Jogadores do Botafogo defendem direitos trabalhistas e lembram Afonsinho, o Che da Estrela Solitária. Por Gabriel Ferreira Borges

Atualizado em 11 de setembro de 2019 às 10:46
Afonsinho, protesto pela liberdade em plena ditadura militar
O capitão Joel Carli, Gabriel e João Paulo lembram os bons tempos de Afonsinho

PUBLICADO ORIGINALMENTE NA TRIBUNA DE MINAS

Afonsinho tinha 17 anos à época em que deixara o juvenil do XV de Jaú para ingressar no Botafogo. Entre 1965 e 1966, entretanto, o meia-armador atuara sem qualquer vínculo profissional com o clube, ainda que, mesmo como amador, já estivesse associado à agremiação. A relação estritamente privativa entre clube e jogadores inconformava Afonsinho. Embora a trajetória do paulista em General Severiano fosse vitoriosa – fora campeão da Taça Brasil em 1968, afinal -, a influência da Ditadura Militar em todos os meandros lhe martirizava. A liberdade sempre foi cara a Afonsinho. Exilado pelo Botafogo por contestar, fora o primeiro jogador brasileiro com passe livre.

Antes, Afonsinho, já melindrado, fora emprestado ao Olaria. Ao voltar a General Severiano, tinha barba e cabelo grandes. Como o próprio já revelou, achavam-no semelhante a Che Guevara. Subversivo, tachavam. Documentos oficiais do Governo o postulavam como um dos possíveis líderes de movimentos contrários à Ditadura entre os jogadores. O meia-armador peitara tanto o técnico Zagallo quanto o diretor Xisto Toniato até pleitear o seu direito, em 1971, junto ao STJD. Afonsinho era, deveras, subversivo. Pois se negava a assumir o comportamento historicamente imposto aos jogadores; a doutrina de bom rapaz atribuída pela classe média de clubes sociais.

Pois 50 anos depois, Joel Carli, 32, João Paulo, 28, e Gabriel, 24, lideram, no mesmo Botafogo, movimento reivindicatório. Não brigam pelos próprios passes, como Afonsinho. Contudo, lutam por pagamentos em dia, não só da categoria, mas, também, de funcionários administrativos, cujos vencimentos superam em pouco o salário-mínimo.

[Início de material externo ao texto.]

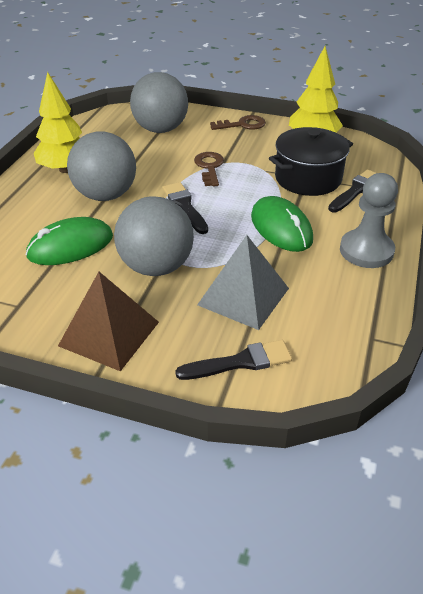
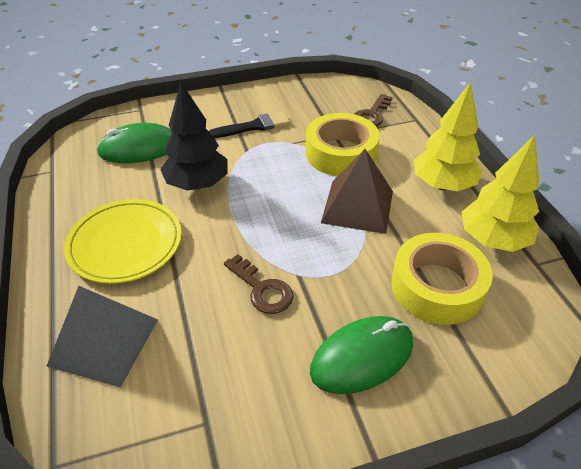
black brush: 3 -> 1
black pot: 1 -> 0
black tree: 0 -> 1
grey ball: 3 -> 0
grey pawn: 1 -> 0
yellow plate: 0 -> 1
yellow tape: 0 -> 2

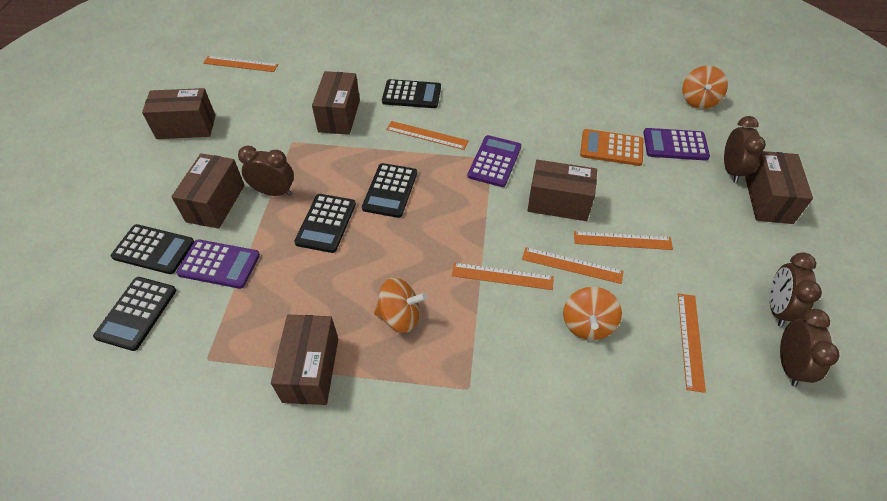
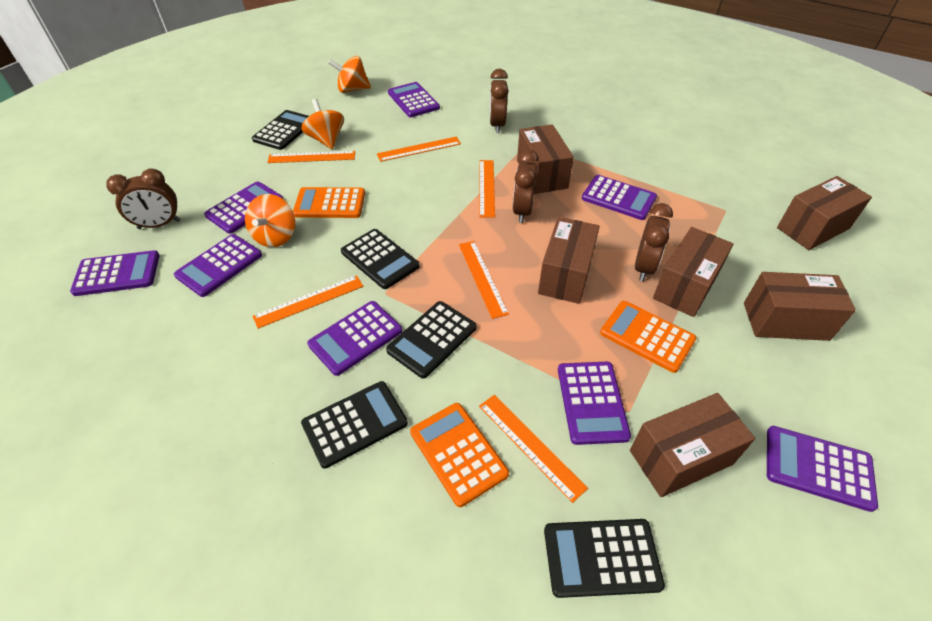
orange calculator: 1 -> 3
purple calculator: 3 -> 8

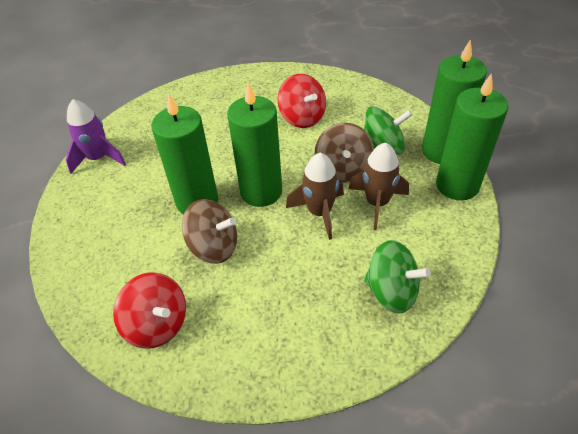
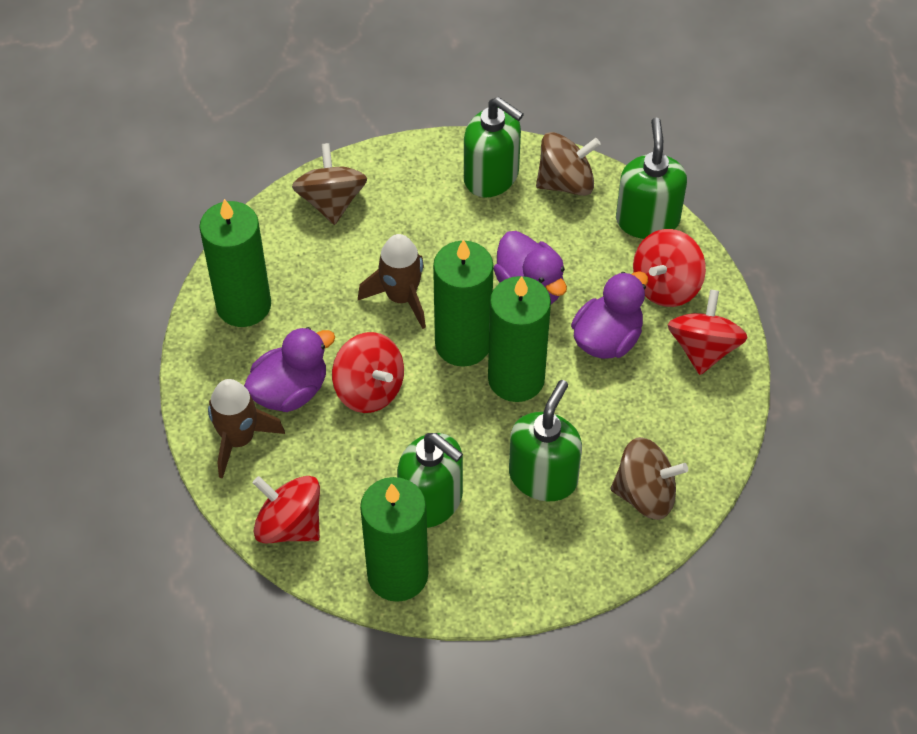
brown spinning top: 2 -> 3
green soap dispenser: 0 -> 4
green spinning top: 2 -> 0
purple duck: 0 -> 3
purple rocket: 1 -> 0
red spinning top: 2 -> 4

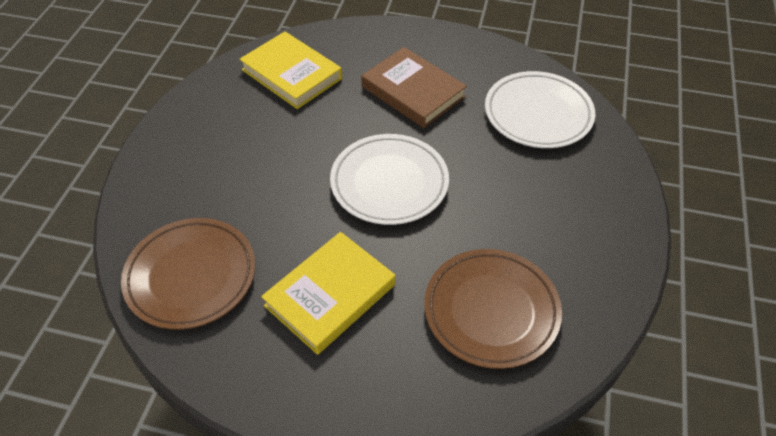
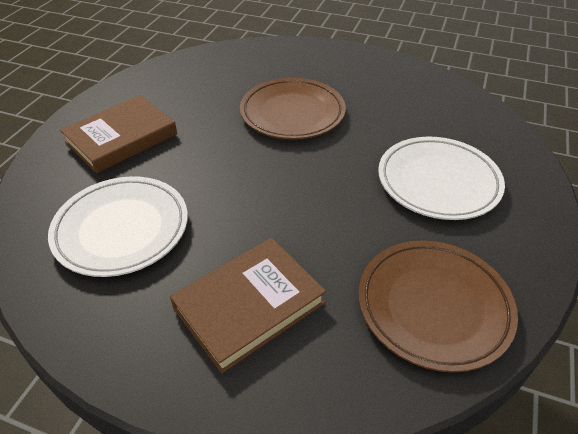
brown book: 1 -> 2
yellow book: 2 -> 0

Em manifestação pública, os jogadores reforçaram a insatisfação com o presidente Nelson Mufarrej, e, também, mostraram preocupação com os servidores – muitos acumularam dupla jornada, recorrendo a bicos. Inclusive, alvinegros angariaram, em campanha pública, cestas básicas para distribuir entre os funcionários.

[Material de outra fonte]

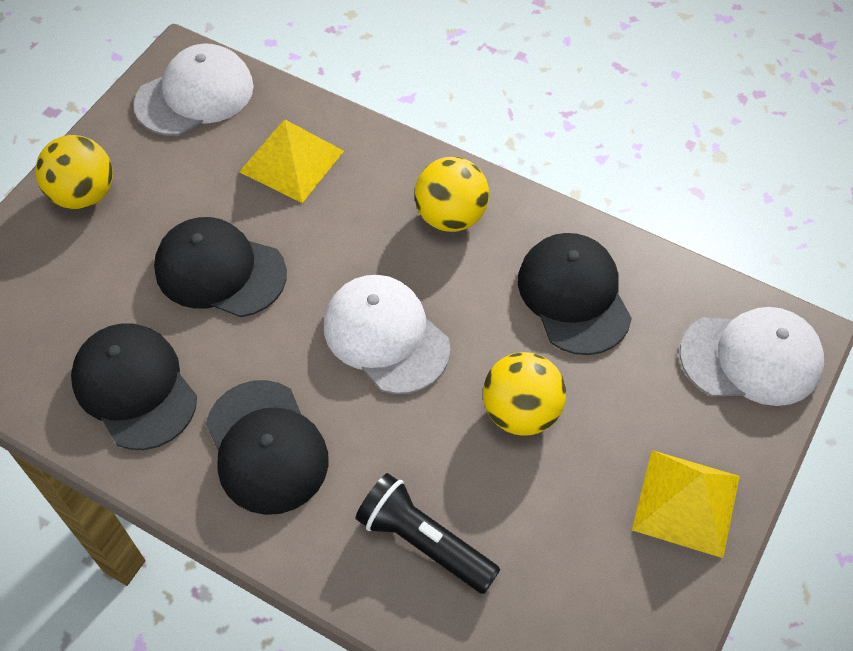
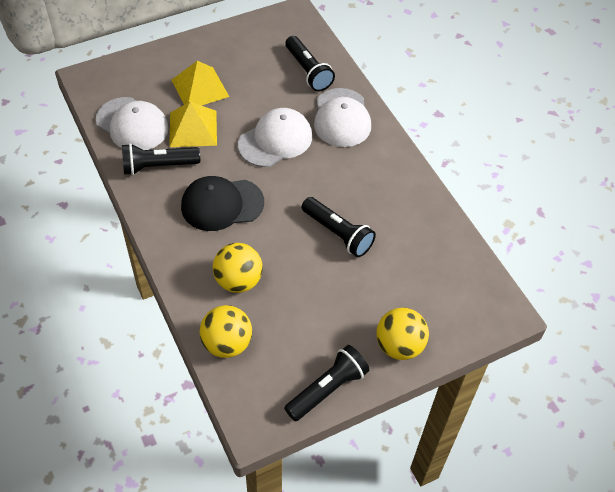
black cap: 4 -> 1
black flashlight: 1 -> 4

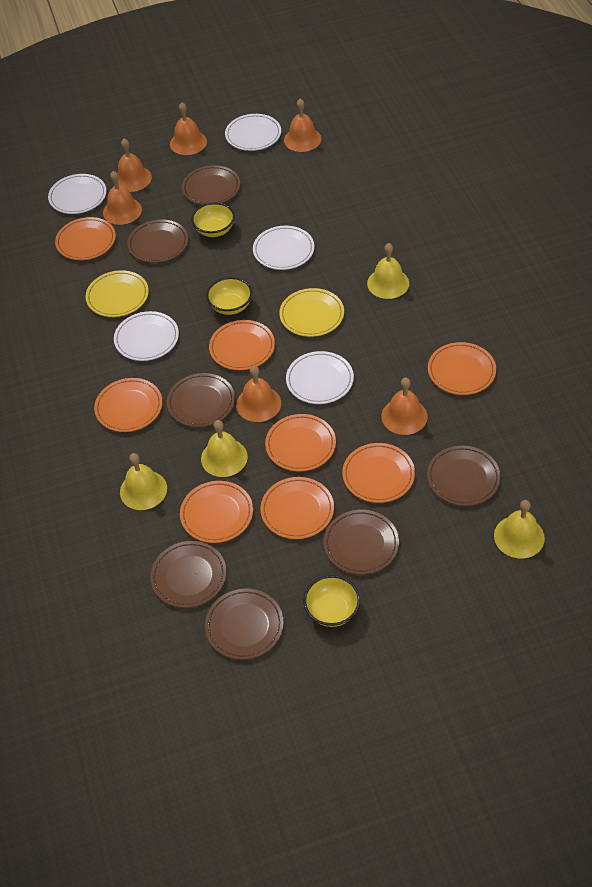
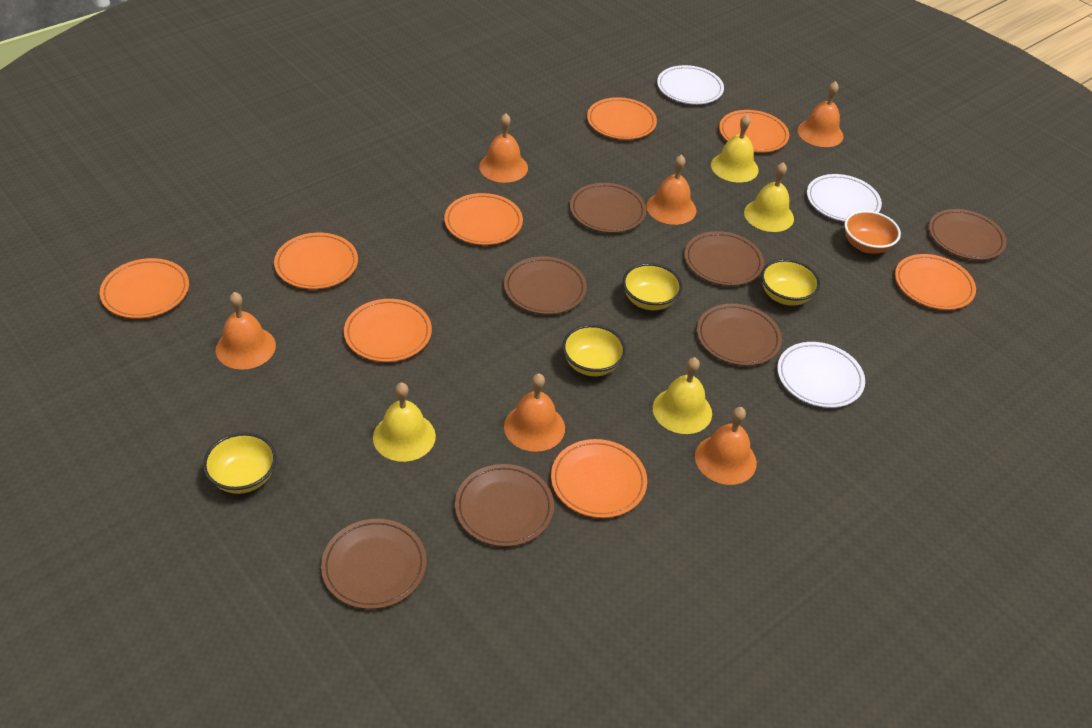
orange bowl: 0 -> 1
white plate: 5 -> 3
yellow bowl: 3 -> 4
yellow plate: 2 -> 0

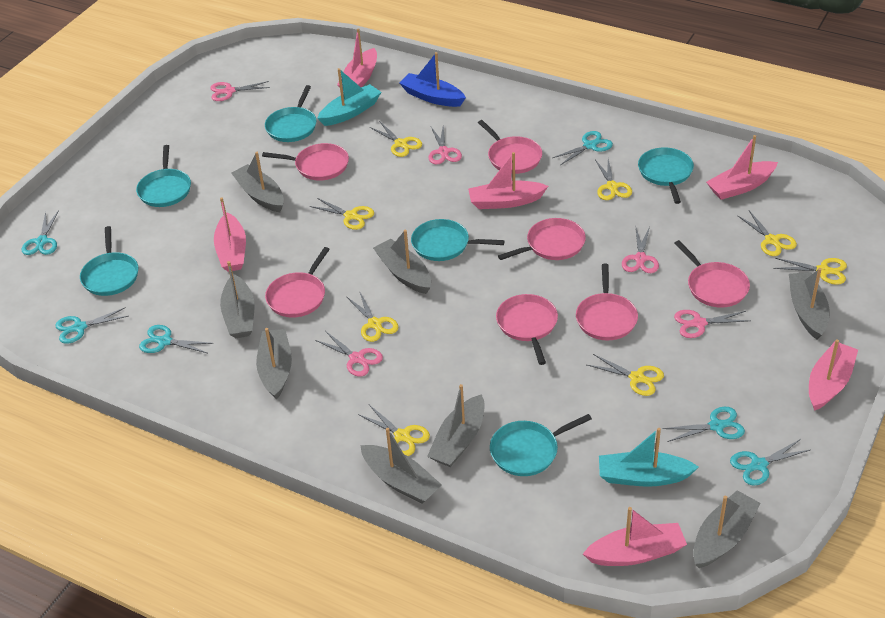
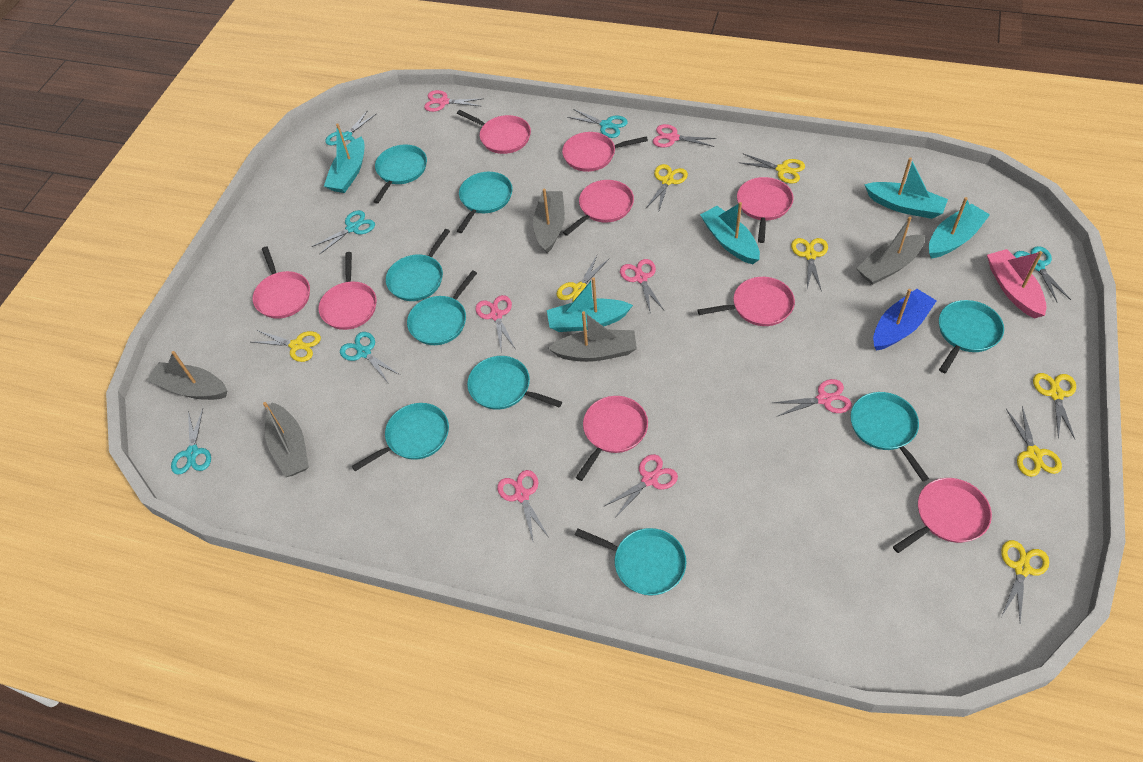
grey boat: 8 -> 5
pink boat: 6 -> 1
pink pan: 7 -> 9
pink scissors: 5 -> 7
turquoise boat: 2 -> 5
turquoise pan: 6 -> 9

As reivindicações de Afonsinho e de botafoguenses são simbolicamente distintas, evidentemente. Entretanto, o registro histórico é necessário, dado o caráter submisso da categoria. Em um ambiente estritamente conservador, a subversão é bem-vinda mesmo a conta-gotas. É certo que exigir heroísmo de pescoço alheio é um tanto quanto presunçoso, mas, ao contrário de Afonsinho, cujos vencimentos eram irrisórios se comparados aos atuais, atletas do Botafogo têm como pressuposto moral a luta contra o amadorismo, pois o futebol faz-se imune e impune a quaisquer tipos de regulações.